Copy out, unchanged, the lines of the data below, starting at the line that contains "family: Chrysomelidae" and ending at the line that contains "genus: Potamogeton", with both of those lines included. Give only those lines.

Data listing:
[START]
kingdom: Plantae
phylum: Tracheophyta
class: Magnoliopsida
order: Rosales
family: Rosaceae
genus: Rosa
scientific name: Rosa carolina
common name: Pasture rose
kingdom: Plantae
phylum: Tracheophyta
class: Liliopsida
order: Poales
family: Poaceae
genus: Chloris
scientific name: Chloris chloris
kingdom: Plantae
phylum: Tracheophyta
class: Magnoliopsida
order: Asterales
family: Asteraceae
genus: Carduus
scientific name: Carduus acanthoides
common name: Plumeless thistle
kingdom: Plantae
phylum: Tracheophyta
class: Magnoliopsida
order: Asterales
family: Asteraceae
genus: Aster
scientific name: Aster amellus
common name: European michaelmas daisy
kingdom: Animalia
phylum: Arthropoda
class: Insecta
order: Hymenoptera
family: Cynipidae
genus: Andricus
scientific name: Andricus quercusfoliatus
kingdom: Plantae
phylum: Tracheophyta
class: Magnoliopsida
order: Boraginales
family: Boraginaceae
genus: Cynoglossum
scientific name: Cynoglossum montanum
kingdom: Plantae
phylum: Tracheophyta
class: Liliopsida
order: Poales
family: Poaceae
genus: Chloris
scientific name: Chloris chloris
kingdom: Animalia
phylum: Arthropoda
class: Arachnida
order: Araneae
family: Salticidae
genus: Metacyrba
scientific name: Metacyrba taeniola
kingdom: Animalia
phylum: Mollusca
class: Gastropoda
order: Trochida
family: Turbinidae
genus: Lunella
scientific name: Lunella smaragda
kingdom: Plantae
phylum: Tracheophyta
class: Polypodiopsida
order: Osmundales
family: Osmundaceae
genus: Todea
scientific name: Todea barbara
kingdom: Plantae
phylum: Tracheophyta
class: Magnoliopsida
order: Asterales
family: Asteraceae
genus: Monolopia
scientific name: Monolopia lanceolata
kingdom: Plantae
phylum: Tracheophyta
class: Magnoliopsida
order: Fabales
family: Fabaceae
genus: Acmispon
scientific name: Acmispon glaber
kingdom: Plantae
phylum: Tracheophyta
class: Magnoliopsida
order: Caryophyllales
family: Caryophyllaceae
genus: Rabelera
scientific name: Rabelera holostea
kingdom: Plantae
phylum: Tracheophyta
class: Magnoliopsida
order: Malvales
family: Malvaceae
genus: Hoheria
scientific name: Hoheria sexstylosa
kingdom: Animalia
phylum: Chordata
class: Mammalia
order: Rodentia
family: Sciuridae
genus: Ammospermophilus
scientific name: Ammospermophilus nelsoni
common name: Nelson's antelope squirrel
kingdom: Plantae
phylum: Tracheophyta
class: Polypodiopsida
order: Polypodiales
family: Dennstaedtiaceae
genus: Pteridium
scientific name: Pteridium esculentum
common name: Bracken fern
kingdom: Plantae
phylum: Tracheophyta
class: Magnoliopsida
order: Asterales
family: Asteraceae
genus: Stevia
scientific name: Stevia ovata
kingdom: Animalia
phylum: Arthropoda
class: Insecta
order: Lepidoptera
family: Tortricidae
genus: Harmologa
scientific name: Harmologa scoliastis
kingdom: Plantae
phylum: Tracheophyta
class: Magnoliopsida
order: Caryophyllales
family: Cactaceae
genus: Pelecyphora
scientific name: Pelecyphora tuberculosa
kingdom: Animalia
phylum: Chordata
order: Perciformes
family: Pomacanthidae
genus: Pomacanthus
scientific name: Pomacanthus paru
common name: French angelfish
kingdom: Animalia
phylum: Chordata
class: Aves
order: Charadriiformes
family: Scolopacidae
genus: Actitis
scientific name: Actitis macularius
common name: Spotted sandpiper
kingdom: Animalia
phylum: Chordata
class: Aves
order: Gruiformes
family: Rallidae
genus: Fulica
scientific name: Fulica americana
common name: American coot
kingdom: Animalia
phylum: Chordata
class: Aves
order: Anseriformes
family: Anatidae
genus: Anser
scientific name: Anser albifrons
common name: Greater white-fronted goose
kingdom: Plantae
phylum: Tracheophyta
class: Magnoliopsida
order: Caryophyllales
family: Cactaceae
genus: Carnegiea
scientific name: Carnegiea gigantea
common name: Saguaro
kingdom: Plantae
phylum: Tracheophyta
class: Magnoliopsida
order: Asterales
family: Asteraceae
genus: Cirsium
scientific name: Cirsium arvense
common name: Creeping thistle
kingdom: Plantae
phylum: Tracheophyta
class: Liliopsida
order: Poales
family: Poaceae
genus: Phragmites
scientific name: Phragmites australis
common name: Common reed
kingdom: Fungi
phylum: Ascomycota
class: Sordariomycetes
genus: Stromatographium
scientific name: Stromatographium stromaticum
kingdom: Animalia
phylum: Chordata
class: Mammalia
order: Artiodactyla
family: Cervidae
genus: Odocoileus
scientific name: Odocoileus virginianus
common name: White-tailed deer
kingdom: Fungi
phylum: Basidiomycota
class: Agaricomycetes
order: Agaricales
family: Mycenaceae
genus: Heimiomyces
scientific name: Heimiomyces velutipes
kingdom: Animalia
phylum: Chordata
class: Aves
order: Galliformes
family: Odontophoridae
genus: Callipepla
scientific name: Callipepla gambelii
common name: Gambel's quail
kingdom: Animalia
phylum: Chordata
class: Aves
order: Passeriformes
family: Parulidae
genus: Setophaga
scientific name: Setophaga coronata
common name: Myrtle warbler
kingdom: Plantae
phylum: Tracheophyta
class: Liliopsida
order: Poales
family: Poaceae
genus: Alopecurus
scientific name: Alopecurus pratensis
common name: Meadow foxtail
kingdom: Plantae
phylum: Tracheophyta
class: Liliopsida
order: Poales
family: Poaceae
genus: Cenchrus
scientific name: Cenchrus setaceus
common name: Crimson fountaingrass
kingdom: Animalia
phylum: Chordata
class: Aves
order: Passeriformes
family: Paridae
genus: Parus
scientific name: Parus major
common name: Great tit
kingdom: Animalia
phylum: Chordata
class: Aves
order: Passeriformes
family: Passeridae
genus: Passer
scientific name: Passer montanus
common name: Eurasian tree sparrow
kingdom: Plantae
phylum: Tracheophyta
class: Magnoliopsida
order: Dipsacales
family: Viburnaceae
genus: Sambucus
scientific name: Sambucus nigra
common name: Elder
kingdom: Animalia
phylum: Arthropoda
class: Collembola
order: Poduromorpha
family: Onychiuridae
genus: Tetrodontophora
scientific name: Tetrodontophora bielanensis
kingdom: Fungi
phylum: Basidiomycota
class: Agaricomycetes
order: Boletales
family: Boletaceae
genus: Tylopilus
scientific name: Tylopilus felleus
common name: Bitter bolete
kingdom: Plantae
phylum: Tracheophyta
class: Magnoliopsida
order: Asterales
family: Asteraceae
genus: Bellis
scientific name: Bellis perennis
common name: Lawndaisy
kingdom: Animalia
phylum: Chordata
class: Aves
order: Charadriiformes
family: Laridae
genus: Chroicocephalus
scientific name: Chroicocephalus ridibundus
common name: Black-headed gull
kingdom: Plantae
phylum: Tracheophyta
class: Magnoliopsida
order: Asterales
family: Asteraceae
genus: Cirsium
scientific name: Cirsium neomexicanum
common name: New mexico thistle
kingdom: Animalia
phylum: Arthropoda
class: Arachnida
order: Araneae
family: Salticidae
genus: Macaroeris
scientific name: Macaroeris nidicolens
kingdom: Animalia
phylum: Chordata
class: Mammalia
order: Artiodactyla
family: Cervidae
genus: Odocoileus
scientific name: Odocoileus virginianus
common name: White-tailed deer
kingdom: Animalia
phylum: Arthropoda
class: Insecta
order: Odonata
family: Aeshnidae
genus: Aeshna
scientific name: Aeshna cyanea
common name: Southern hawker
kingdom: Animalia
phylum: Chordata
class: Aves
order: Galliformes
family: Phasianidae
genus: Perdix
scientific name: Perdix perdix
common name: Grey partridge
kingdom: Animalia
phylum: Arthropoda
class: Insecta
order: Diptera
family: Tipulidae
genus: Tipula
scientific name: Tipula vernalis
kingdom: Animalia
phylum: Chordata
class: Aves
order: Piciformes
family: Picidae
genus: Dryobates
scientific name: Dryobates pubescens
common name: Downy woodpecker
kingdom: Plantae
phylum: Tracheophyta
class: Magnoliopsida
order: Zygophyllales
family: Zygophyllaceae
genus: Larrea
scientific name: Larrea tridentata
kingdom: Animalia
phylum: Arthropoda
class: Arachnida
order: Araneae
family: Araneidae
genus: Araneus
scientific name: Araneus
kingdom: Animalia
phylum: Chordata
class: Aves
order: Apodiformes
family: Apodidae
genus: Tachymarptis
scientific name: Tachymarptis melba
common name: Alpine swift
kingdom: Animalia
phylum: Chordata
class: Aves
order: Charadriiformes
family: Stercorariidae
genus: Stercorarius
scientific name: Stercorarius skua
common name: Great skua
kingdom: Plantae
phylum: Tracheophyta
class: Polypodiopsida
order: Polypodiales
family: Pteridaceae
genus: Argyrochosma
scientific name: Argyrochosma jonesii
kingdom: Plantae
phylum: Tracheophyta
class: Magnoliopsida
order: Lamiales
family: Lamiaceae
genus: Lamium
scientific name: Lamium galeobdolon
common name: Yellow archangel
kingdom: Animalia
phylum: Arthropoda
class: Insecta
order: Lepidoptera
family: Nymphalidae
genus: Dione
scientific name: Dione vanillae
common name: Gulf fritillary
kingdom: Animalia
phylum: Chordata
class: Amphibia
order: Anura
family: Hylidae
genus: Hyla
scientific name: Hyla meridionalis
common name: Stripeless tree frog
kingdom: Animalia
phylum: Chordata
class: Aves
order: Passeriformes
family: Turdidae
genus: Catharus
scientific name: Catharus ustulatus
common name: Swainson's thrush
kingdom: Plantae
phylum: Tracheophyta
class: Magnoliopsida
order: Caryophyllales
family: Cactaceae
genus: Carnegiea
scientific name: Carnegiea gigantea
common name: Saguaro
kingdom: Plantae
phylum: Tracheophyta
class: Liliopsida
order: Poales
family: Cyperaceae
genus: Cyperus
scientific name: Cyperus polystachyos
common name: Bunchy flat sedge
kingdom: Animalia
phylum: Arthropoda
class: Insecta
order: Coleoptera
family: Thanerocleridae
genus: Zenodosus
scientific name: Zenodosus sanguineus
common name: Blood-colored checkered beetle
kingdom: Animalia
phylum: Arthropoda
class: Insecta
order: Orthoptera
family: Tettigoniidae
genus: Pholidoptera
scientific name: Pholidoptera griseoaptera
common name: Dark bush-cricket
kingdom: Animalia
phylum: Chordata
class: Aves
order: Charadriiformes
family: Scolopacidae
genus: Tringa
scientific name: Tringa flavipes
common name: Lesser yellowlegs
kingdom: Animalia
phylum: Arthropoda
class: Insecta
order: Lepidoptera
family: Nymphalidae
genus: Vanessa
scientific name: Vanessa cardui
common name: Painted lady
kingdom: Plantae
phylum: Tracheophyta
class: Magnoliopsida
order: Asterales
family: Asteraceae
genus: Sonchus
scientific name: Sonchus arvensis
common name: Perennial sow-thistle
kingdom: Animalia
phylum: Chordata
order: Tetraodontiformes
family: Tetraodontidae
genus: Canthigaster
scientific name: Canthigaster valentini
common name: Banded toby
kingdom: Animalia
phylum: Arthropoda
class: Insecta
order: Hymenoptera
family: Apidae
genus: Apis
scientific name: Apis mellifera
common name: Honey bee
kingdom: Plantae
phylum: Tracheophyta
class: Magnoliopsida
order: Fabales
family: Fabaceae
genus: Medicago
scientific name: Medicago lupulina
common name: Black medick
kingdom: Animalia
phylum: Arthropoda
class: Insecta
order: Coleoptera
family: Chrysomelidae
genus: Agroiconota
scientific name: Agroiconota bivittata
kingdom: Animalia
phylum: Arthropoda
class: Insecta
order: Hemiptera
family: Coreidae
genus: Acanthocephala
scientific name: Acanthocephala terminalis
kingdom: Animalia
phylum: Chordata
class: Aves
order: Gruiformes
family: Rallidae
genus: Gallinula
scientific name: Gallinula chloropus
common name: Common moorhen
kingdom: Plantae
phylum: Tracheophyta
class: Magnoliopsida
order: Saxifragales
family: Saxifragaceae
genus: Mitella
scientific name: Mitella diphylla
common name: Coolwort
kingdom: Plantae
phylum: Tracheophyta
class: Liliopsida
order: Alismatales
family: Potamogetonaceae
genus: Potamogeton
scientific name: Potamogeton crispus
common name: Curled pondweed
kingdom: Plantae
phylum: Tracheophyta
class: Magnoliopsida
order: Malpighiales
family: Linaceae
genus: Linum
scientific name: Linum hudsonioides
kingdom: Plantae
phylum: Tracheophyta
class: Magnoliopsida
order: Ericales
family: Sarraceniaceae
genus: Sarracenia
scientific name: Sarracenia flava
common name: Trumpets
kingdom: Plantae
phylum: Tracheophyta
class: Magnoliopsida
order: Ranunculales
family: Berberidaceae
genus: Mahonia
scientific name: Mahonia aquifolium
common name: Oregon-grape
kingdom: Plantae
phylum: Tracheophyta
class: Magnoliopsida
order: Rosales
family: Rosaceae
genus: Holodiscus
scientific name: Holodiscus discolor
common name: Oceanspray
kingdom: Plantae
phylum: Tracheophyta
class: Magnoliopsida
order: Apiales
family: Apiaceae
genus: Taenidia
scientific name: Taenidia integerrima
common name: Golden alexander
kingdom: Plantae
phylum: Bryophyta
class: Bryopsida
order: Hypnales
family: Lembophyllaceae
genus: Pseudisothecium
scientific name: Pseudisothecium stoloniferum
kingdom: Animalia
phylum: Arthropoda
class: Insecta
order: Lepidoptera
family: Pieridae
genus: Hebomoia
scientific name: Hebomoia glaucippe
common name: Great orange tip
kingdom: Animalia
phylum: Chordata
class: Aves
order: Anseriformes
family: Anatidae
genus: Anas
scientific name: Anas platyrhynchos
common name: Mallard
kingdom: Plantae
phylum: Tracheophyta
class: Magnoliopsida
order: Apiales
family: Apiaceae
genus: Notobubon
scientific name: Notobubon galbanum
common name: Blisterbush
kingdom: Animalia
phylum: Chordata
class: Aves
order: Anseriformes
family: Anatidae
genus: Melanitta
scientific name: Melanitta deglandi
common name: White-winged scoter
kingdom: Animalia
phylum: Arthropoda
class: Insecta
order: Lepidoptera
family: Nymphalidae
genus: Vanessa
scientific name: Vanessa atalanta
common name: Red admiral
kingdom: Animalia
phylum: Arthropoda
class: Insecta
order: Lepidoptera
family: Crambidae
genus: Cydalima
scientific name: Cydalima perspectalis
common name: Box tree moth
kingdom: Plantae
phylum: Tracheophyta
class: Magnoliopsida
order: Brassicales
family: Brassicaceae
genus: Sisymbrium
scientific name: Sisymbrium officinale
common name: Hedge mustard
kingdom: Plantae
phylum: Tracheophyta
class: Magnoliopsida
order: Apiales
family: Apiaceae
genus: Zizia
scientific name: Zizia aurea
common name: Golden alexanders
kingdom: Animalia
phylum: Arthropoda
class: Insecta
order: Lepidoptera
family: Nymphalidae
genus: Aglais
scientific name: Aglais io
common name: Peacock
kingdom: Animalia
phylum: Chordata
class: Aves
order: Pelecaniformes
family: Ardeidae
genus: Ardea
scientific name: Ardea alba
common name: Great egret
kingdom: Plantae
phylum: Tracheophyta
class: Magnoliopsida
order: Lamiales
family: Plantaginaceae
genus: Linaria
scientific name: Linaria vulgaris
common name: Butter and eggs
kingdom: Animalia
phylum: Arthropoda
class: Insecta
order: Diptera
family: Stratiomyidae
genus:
[END]
-- Solved problem --
family: Chrysomelidae
genus: Agroiconota
scientific name: Agroiconota bivittata
kingdom: Animalia
phylum: Arthropoda
class: Insecta
order: Hemiptera
family: Coreidae
genus: Acanthocephala
scientific name: Acanthocephala terminalis
kingdom: Animalia
phylum: Chordata
class: Aves
order: Gruiformes
family: Rallidae
genus: Gallinula
scientific name: Gallinula chloropus
common name: Common moorhen
kingdom: Plantae
phylum: Tracheophyta
class: Magnoliopsida
order: Saxifragales
family: Saxifragaceae
genus: Mitella
scientific name: Mitella diphylla
common name: Coolwort
kingdom: Plantae
phylum: Tracheophyta
class: Liliopsida
order: Alismatales
family: Potamogetonaceae
genus: Potamogeton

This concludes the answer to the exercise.